WHAT TO WORK ON
Reproduce verbatim the lines that begin at the start of the entries and end with the line containing "jugée suspicieuse.", including both of these lines.

· · · · ·

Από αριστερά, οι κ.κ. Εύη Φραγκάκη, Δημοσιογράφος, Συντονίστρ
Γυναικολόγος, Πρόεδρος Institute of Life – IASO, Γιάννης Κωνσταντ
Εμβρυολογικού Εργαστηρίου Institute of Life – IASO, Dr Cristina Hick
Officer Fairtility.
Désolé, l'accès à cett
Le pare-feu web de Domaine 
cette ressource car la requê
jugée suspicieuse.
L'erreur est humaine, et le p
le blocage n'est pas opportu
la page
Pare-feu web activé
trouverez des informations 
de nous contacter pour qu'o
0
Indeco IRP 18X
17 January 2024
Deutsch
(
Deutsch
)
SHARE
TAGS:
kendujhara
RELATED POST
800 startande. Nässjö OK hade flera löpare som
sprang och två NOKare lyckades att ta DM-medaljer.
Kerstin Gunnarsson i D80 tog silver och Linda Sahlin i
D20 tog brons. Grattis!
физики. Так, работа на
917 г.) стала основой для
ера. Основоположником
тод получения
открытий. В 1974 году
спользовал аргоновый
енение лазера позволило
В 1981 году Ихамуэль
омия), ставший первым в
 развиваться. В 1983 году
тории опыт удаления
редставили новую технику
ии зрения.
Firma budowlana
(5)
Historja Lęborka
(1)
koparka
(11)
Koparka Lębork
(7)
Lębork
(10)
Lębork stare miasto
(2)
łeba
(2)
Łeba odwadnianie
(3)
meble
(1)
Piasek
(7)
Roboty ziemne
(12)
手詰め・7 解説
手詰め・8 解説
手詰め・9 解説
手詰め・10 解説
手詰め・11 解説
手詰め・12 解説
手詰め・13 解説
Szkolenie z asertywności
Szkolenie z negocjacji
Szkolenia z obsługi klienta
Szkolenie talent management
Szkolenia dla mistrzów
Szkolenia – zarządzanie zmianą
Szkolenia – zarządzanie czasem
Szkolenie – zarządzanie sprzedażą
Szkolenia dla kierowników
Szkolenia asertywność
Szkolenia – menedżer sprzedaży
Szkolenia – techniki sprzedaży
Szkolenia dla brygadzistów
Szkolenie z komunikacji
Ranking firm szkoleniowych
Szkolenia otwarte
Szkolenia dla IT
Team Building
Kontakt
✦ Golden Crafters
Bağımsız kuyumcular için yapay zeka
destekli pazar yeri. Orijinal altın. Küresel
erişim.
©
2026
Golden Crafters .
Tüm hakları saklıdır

· · · · ·

YOUR RESPONSE
Από αριστερά, οι κ.κ. Εύη Φραγκάκη, Δημοσιογράφος, Συντονίστρ
Γυναικολόγος, Πρόεδρος Institute of Life – IASO, Γιάννης Κωνσταντ
Εμβρυολογικού Εργαστηρίου Institute of Life – IASO, Dr Cristina Hick
Officer Fairtility.
Désolé, l'accès à cett
Le pare-feu web de Domaine 
cette ressource car la requê
jugée suspicieuse.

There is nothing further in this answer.